Given that I do not have a whole lot of time left, I want to address the agency as I said I would. The mandate of the agency in clause 21 of the bill is to “promote the human dignity and human rights of Canadians”. If this is not reflected in the preamble of the bill, this contradiction can be resolved by including the following statement in the preamble. The proposition we are going to be tabling is taken mostly word for word from the majority report of the health committee. It states:
It is hereby recognized and declared that assisted human reproduction and related research must be governed by principles and practices that respect human life, individuality, dignity, and integrity.
The assisted human reproduction agency of Canada will not report to parliament but only to the minister. It should be made into an independent agency for reasons that are self-evident. Principally if we are talking about human life, when it begins, how it is regulated and how it is overseen, it should be a decision by the entire House and by extension therefore of the entire country because this is an issue for us all. This is an issue of the fundamental premise of what all government is. As a mentor of mine said, governing in politics is answering and hypothesizing about a sequence of questions: what is human nature; how does it intersect with power; how therefore can power be formed to the realities of human nature. It is a cycle that goes around and around.

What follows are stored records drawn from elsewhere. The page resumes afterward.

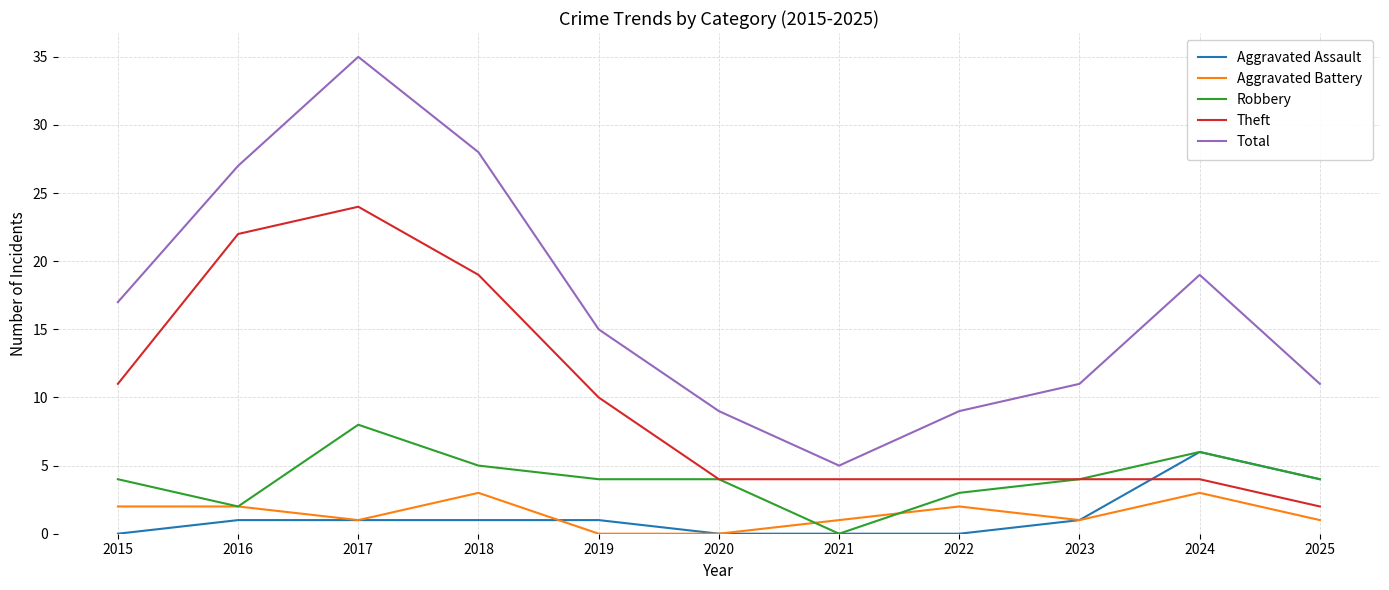

Which category has the highest value in the Aggravated Assault series?

2024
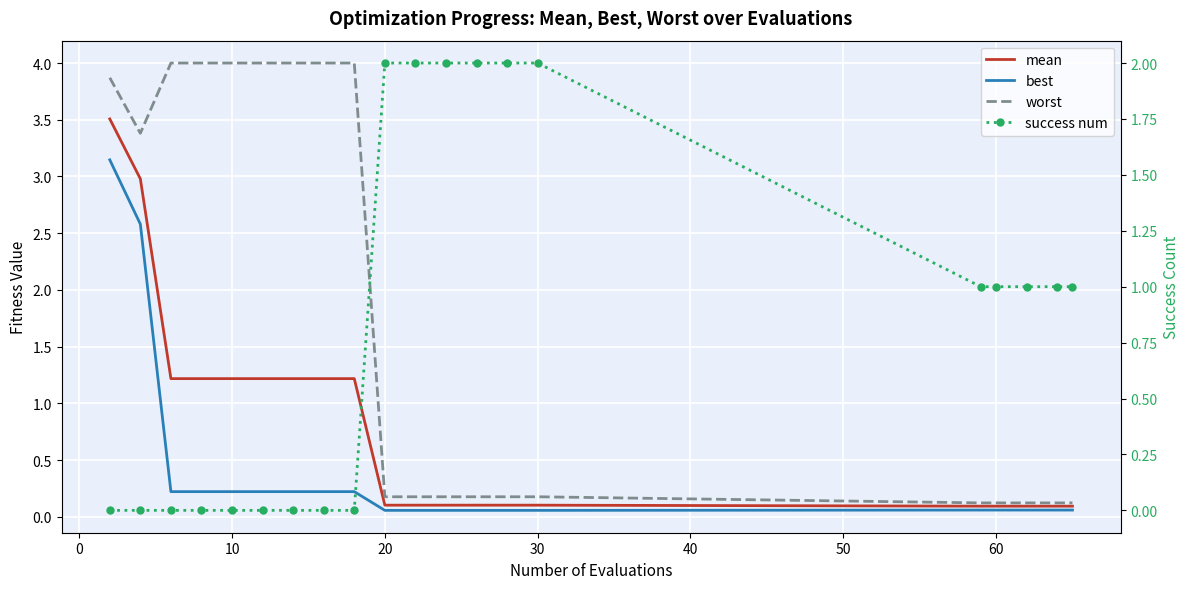

What is the average value of the best series?

0.4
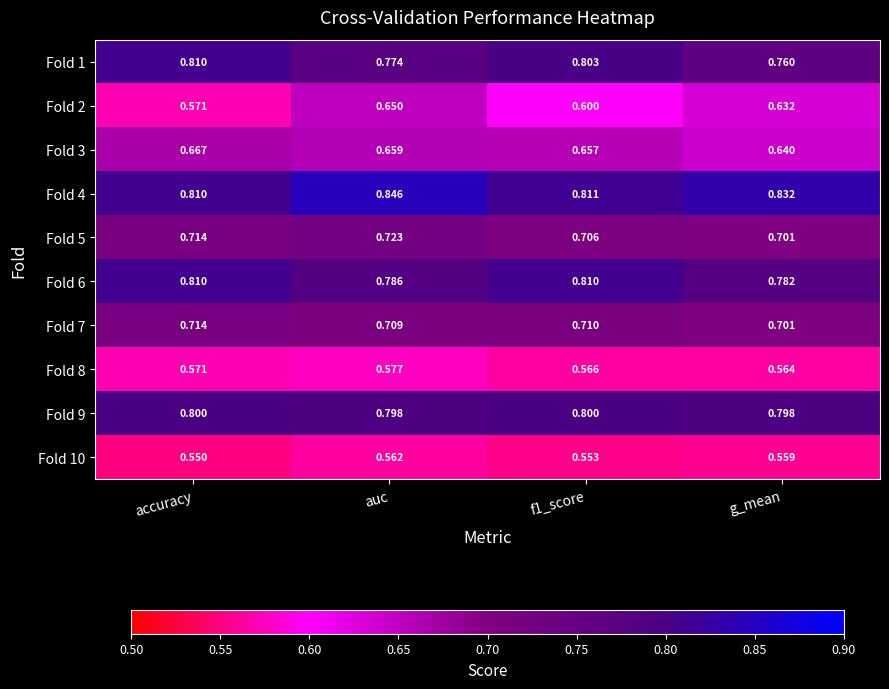

At how many categories does at least one series exceed 0?

4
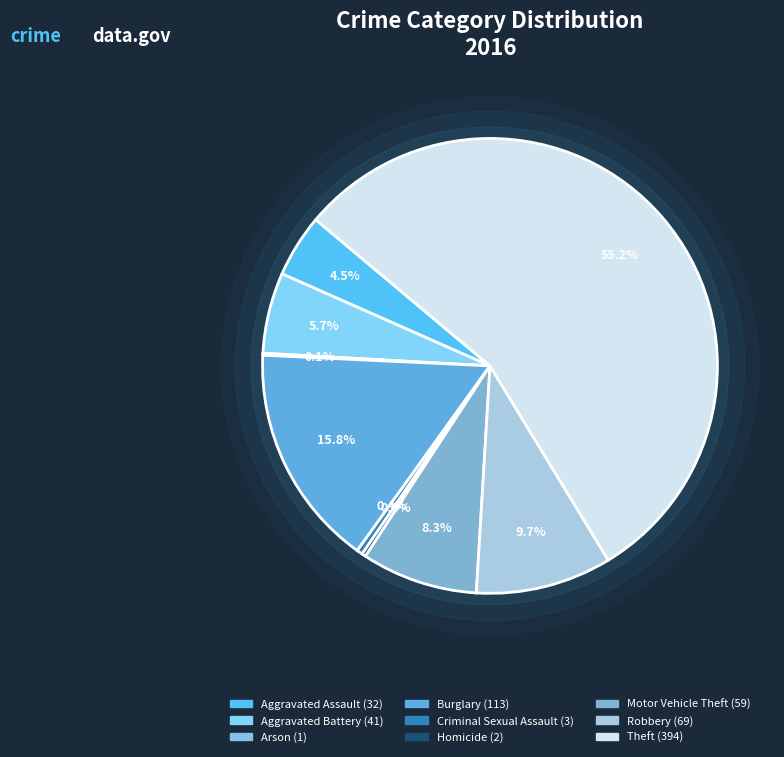

To the nearest percent, what is the average slice percentage?

11%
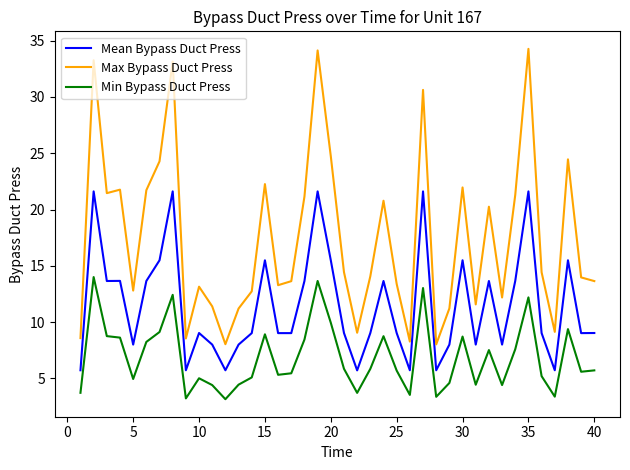

List the series in order of their overall mean, highest first.

Max Bypass Duct Press, Mean Bypass Duct Press, Min Bypass Duct Press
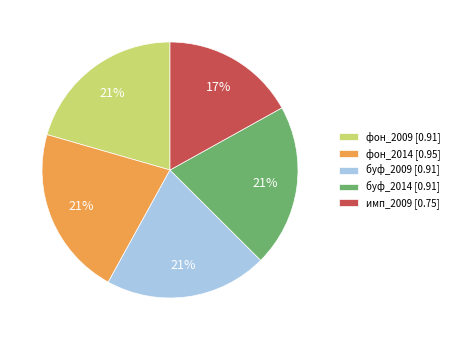

Combined, do фон_2014 [0.95] and буф_2014 [0.91] account for over 50%?

No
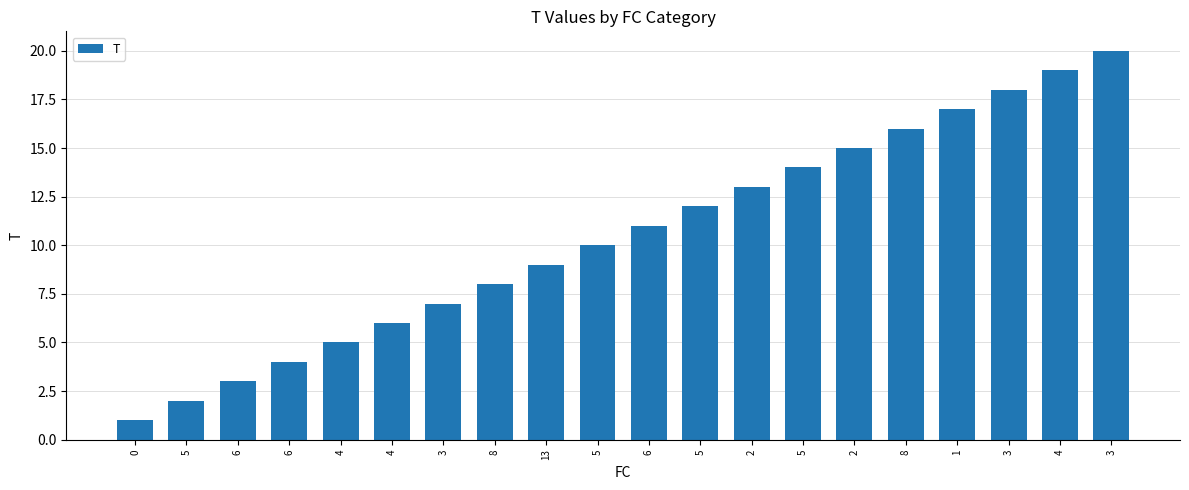

Reading left to right, list all the values displayed in this chart.

1	2	3	4	5	6	7	8	9	10	11	12	13	14	15	16	17	18	19	20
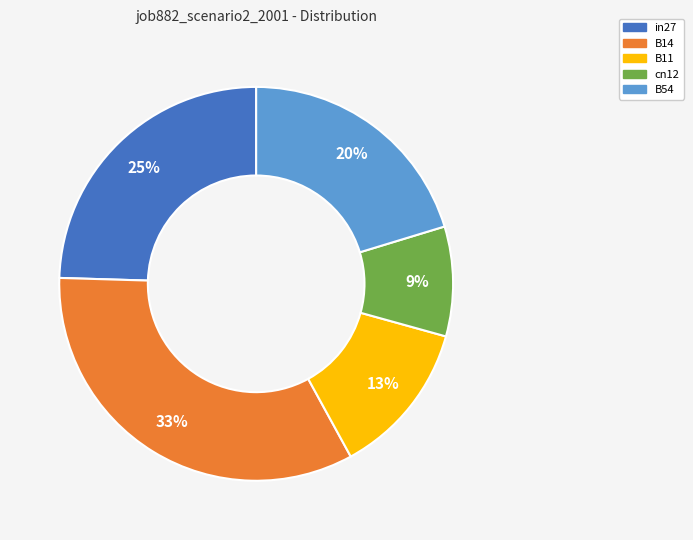

To the nearest percent, what is the difference between the largest and smallest slice percentages?

24%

Adult stem cell research and embryonic stem cell research is a core issue that fits right into that cycle. It is an issue for broad discussion and broad consultation with as many voices as possible having an opportunity to speak.
Clause 25 allows the minister to give any policy direction she likes to the agency and the agency must follow it without question. The clause also ensures that such direction will remain secret. If it were an independent agency answerable to parliament, such political direction would be more difficult. The entire clause must be eliminated.
Members of the board should also have fixed twice renewable terms of three years to ensure that the minister simply cannot get rid of a non-compliant board member or keep one on forever. This was recommended by the majority report that came out of the health committee. The chair of the agency should be appointed for a five year rather than a three year period so that this appointment surpasses the electoral cycle. This will minimize political pressure on the agency.
The performance of the agency should be evaluated by the auditor general rather than the agency itself and the review should be made public.
Those are obvious areas of accountability. If we asked some six year olds to organize a group to make a tree house and they all pitched in 25¢ a week, they would have better managerial oversight of those 25¢ contributions than the government seems to have over the management and regulation of the creation and destruction of human life.
The licensing process for new fertility clinics should be made transparent and should become a public process.
With respect to the records kept by the agency, in the current bill there are no reporting requirements. At the very least an annual report to parliament must be mandated.
Also we need to keep in mind on this issue that reproductive technologies is a matter of provincial constitutional jurisdiction. If we studied and understood sections 91 and 92 of the constitution as most members of parliament should, we would all recognize that this area is one of provincial responsibility. There needs to be some federal oversight for continuity between jurisdictions, however, the application of this is indeed one of provincial jurisdiction.
The government's attempt to limit the contributions of members of parliament, of the committee and of the provinces is hardly a way of desensitizing the moral implications of the bill because we need to broaden the discussion and have more input so more Canadians can have as big an input as possible into the creation and potentially the destruction of human life.